In late November, the U.S. Preventive Services Task Force — an independent expert body that makes recommendations about preventive health services that ought to be offered to Americans — issued a draft recommendation about PrEP. The task force gave the regimen a Grade A rating, which if formalized later this year would mean that health insurance plans would have to offer PrEP without copays.

That won’t help people without insurance. Kates said new federal funding to help pay for PrEP will need to be found. “I don’t think money is the only thing needed. But without new investments, it would be hard to see how the scale up or something more intensive could happen,” she said.

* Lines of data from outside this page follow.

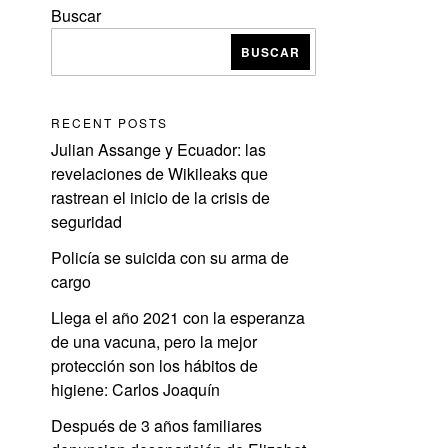
Buscar
BUSCAR
RECENT POSTS
Julian Assange y Ecuador: las
revelaciones de Wikileaks que
rastrean el inicio de la crisis de
seguridad
Policía se suicida con su arma de
cargo
Llega el año 2021 con la esperanza
de una vacuna, pero la mejor
protección son los hábitos de
higiene: Carlos Joaquín
Después de 3 años familiares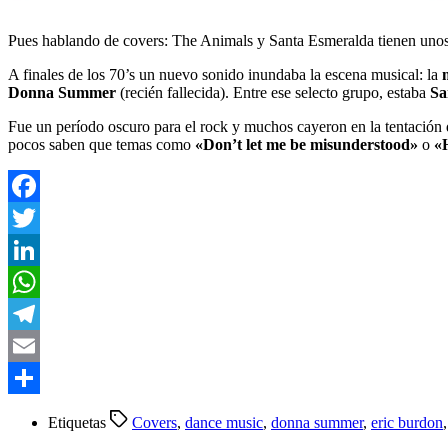
Pues hablando de covers: The Animals y Santa Esmeralda tienen unos 
A finales de los 70’s un nuevo sonido inundaba la escena musical: la
m
Donna Summer
(recién fallecida). Entre ese selecto grupo, estaba
Sa
Fue un período oscuro para el rock y muchos cayeron en la tentación 
pocos saben que temas como
«Don’t let me be misunderstood»
o
«H
Facebook
Twitter
LinkedIn
WhatsApp
Telegram
Email
Compartir
Etiquetas
Covers
,
dance music
,
donna summer
,
eric burdon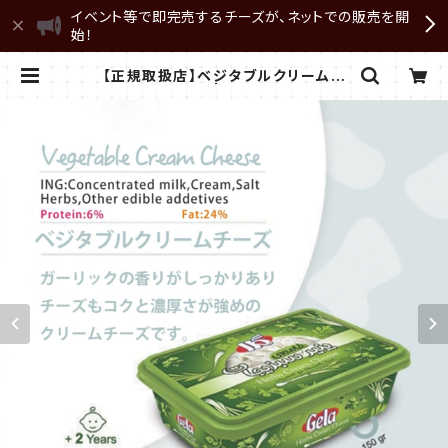
イベント等で即完売するチーズが、ネットでの販売を開
始！
【正規取扱店】ベジタブルクリームチ
ーズ150ｇ | archangel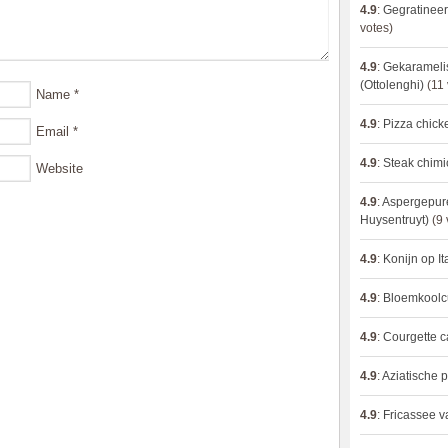
4.9
:
Gegratineer
votes)
4.9
:
Gekaramelis
(Ottolenghi)
(11 
Name
*
4.9
:
Pizza chic
Email
*
4.9
:
Steak chimi
Website
4.9
:
Aspergepure
Huysentruyt)
(9 
4.9
:
Konijn op It
4.9
:
Bloemkoolc
4.9
:
Courgette 
4.9
:
Aziatische 
4.9
:
Fricassee v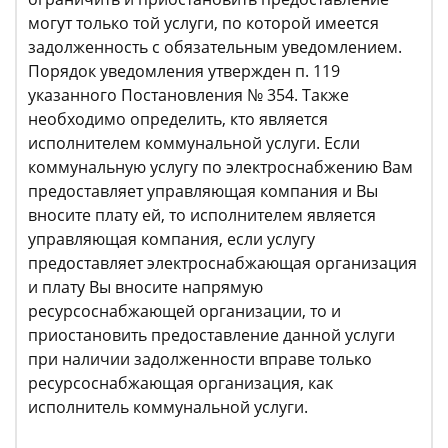
могут только той услуги, по которой имеется
задолженность с обязательным уведомлением.
Порядок уведомления утвержден п. 119
указанного Постановления № 354. Также
необходимо определить, кто является
исполнителем коммунальной услуги. Если
коммунальную услугу по электроснабжению Вам
предоставляет управляющая компания и Вы
вносите плату ей, то исполнителем является
управляющая компания, если услугу
предоставляет электроснабжающая организация
и плату Вы вносите напрямую
ресурсоснабжающей организации, то и
приостановить предоставление данной услуги
при наличии задолженности вправе только
ресурсоснабжающая организация, как
исполнитель коммунальной услуги.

Targeting efforts at the communities that have the highest need will be crucial if an effort to end transmission is to succeed, said Brian Mustanski, director of the Institute for Sexual and Gender Minority Health and Wellbeing at Northwestern University Feinberg School of Medicine.

“Every 44 minutes, a 13- to 29-year-old gay or bisexual man in the U.S. gets diagnosed with HIV. These diagnoses are disproportionally among young men of color — the only group in the U.S. to show increases in the rate of annual diagnoses,” Mustanski said in a statement. “Any plan to end HIV transmission in the U.S. must center on the needs of young gay and bisexual men of color in order to be successful.”

These infections are largely concentrated in some southern states, where stigma may be high and access to preventive health services is not as great as in centers like New York City or San Francisco.

Connecting people infected with the virus and people at high risk of contracting it to health services will be critical to the success of this effort, Kates said: “That would be a key part of trying to do this.”

  • The article should be widely read. It also corrects me–not a Republican bill after all, but a new rule proposed by CMS, the Centers for Medicare and Medicaid Services. LAST DAY FOR OUR INPUT IS FRIDAY, FEB 8. I was surprised that this wasn’t mentioned in news stories about the president’s claim that he wants to end HIV in the US. Letting those who have it die when there is a long-in-use pharmaceutical solution is of course one method.

  • “Schmid, who is deputy director of the AIDS Institute, said the policy the administration will roll out will include provisions to increase access to antiretroviral medications for people living with HIV.” I’m curious why no one has mentioned the Republicans bill to “reform” Medicare D, which will put retroviral drugs into a new category–only covered after non-pharmaceutical treatments have been tried and shown to fail (didn’t the 80s constitute one big fatal experiment on that?), and then cheaper drugs tried. In short, a death sentence for many on Medicare D–who are there precisely because they are suffering from AIDS! Or who have controlled the disease with retrovirals but will under the “reform” lose access to those expensive drugs.